Se si dimostra che le aziende sono complici, dovrebbero essere costrette a pagare qualche milione di dollari a questi 7 bambini. Il manager dell'azienda dovrebbe essere cambiato e dovrebbero essere pagati danni sostanziali per la cura e la riabilitazione di tutti gli altri 1.5-3 milioni di bambini, che dovrebbero essere mandati al college, i veri genitori risarciti e cose simili. L'azienda dovrebbe essere tolta ai proprietari originali e le loro azioni trasferite a un'organizzazione di assistenza sociale per questi bambini.

Caterina Gebhardt
Caterina Gebhardt
anni fa, 4

Questo è orribile. Boicotta le aziende del cioccolato! Colpire queste aziende dove fa male, nei loro conti bancari, trarre profitto dal lavoro minorile è disgustoso.

Riku Cajander
Riku Cajander
anni fa, 4

Dobbiamo insieme fermare la cattiva gestione dei bambini. Cosa possiamo fare per migliorare la situazione in Finlandia.
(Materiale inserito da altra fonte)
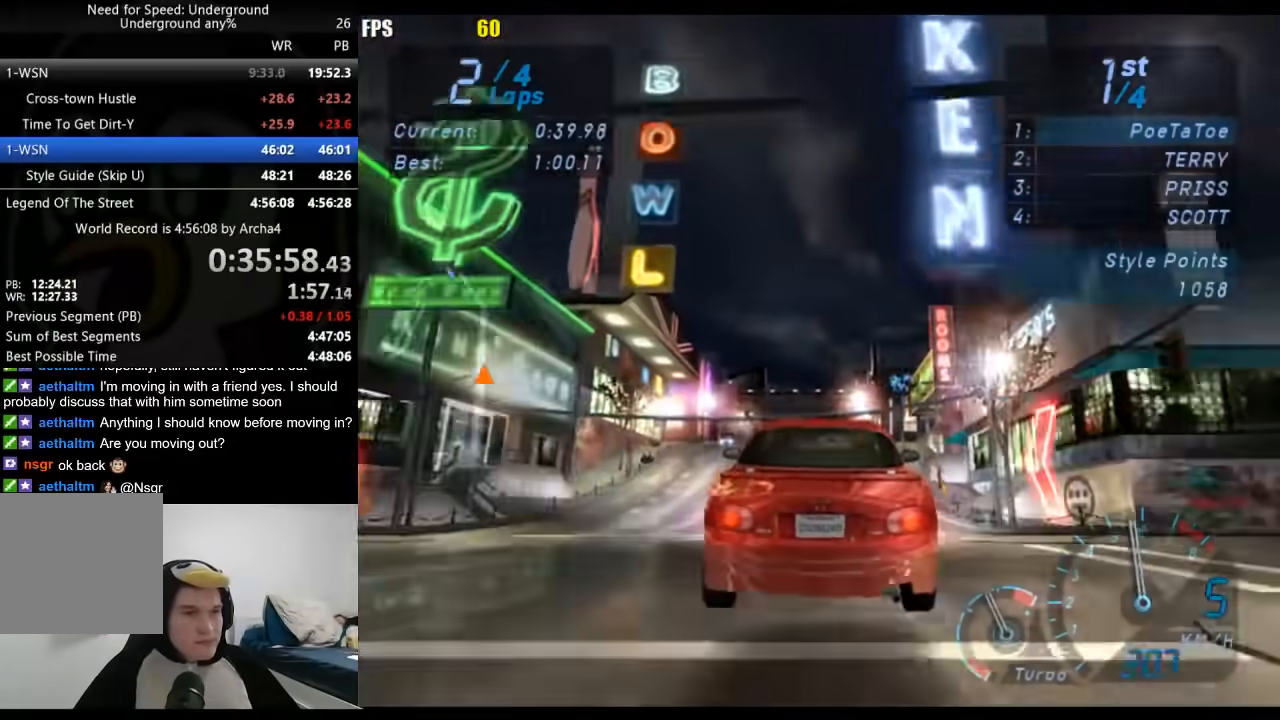
{"buttons": ["R2"], "left_stick": "center", "right_stick": "center", "events": []}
Consigliaci, per favore,

Kareem agha
Kareem agha
anni fa, 2

La causa principale del lavoro minorile nell'Africa occidentale è principalmente legata a convinzioni sociali e fattori economici. La parte più difficile del lavoro minorile nell'Africa occidentale sono le convinzioni e gli atteggiamenti delle comunità. Inoltre, i Child Labor Monitoring and Remediation Systems (CLMRS) hanno molte limitazioni in quanto si concentrano solo sul monitoraggio e sulla risoluzione del lavoro minorile all'interno di una particolare catena di fornitura. Non affrontano le cause principali del lavoro minorile né forniscono soluzioni a lungo termine.